DIRECTIONS FOR THIS TASK:
Reproduce every line of text in the data below without changing a word. Leave the images out of your answer.

====== MATERIALS PROVIDED ======

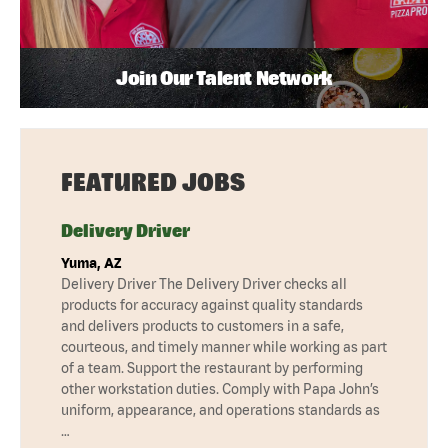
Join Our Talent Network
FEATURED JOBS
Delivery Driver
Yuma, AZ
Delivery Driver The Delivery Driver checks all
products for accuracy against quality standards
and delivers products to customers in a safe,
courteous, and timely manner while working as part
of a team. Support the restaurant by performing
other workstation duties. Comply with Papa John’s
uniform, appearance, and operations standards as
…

======

TASK RESPONSE:
Join Our Talent Network
FEATURED JOBS
Delivery Driver
Yuma, AZ
Delivery Driver The Delivery Driver checks all
products for accuracy against quality standards
and delivers products to customers in a safe,
courteous, and timely manner while working as part
of a team. Support the restaurant by performing
other workstation duties. Comply with Papa John’s
uniform, appearance, and operations standards as
…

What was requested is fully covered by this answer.